Is it physically impossible for this to improve to the level of Ryzen or even Intel, or is it something that will just take time and a lot of R&D to get it to that point? I'm not sure Apple would let it stay as-is in multi-core performance if it can ultimately be improved, albeit with time. And I'm not sure if they'd make such a radical shift to ARM if multi-core is going to suck compared to the others no matter what they do. I suppose it's still possible that Apple keeps the ARM designs for the entry-level models of their Macs but the Mac Pro and maybe iMac Pro stay with Intel/AMD, possibly, since it wouldn't be up to the mark with professional Mac users. Like the ones who buy the $6K ProDisplay and a $14K+ Mac Pro for work
Hey I've got a great analogy! Imagine ARM processors are multimedia devices that have just the MP3 decoder, and X86 processors are devices that have all multimedia decoders imaginable natively built-in. You'd be all awesome on both as long as you're playing MP3 files, maybe the ARM processor will even play these a bit faster because all optimizations go into maximizing the performance of that one format. But then you suddenly get a bunch of FLAC files that you'd like to play, and the x86 processor plays them amazingly like it's nothing. But the ARM processor is fucked, it has to spend a lot of time converting each of those FLAC files to MP3 first, and then play them as MP3 files trying to mimic the lossless FLAC format as best as it can without being really capable of doing so.
That's precisely how those processor technologies differ.
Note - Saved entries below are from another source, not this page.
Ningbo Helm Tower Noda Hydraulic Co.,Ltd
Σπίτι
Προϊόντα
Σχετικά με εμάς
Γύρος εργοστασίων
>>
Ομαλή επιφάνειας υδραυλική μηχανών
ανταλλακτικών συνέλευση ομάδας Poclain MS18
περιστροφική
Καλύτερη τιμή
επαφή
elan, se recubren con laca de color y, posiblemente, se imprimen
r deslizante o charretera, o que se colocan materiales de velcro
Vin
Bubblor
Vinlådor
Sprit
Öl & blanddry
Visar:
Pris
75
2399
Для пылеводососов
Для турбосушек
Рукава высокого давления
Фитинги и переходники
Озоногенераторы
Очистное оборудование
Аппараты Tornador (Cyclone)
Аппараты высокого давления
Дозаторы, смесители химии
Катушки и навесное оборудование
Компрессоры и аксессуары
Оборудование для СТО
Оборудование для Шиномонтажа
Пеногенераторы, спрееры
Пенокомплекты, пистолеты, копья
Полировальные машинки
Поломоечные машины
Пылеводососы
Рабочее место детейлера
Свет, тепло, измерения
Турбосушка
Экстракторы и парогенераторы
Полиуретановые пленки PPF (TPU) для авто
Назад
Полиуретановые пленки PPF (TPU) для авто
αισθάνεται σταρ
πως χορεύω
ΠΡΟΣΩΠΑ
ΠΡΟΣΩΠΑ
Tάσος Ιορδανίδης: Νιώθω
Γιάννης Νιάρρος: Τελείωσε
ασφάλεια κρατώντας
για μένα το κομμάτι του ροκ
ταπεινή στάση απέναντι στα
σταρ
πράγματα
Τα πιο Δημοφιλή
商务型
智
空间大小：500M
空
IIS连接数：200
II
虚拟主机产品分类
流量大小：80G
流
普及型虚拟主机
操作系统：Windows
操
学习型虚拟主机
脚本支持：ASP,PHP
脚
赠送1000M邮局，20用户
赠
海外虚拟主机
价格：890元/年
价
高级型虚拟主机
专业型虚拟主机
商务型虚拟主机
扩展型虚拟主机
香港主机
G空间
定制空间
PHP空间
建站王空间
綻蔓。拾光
In that world it'd be in Apple's interest to compare their processors to others exclusively in MP3 playback performance, and since let's say 80% of users buy their products just to listen to MP3s, it'd work just well enough. Run into any other workloads and you end up being 10 times slower, not as good at, or you can't handle them at all. Sometimes it's easy, akin to converting an AAC into MP3, just requiring more time. And sometimes it's ridiculous gymnastics like converting a video to MP3 + a synced slideshow to create an illusion of having video support that in that imaginary world it completely lacks.
Following that analogy you could add extra transistors to your ARM chips to natively support FLAC or video playback, but there are hundreds/thousands of other formats that x86 chips support natively for you to do the same thing for. Then you realize by the time you're done you'll end up with a much more bloated processor than Intel's or AMD's because these had decades to optimize each of those decoders and they are engineered to perfection at this point, having squeezed every smallest efficiency out of each of them over the years. Which is why everyone's just letting ARM be ARM, drawing the line on bare necessities and assuming it's going to be a way narrower architecture meant to do a few things well, remaining small, light and as effective as possible at the few things it's able to natively do.
I think this illustrates the issue perfectly, except replace MP3/FLAC with more complex stuff, such as "decoders" aimed to natively process specific complex algorithms (encryption, vectors etc.). There is a huge array of complex commands, each of which x86 can execute as a single operation (1 "clock cycle"). An ARM chip may be able to get you the same result, but instead of each being a single operation it has to break it down into myriads of many simple steps, each of them requiring their own clock cycle, taking many clock cycles to complete the whole thing instead.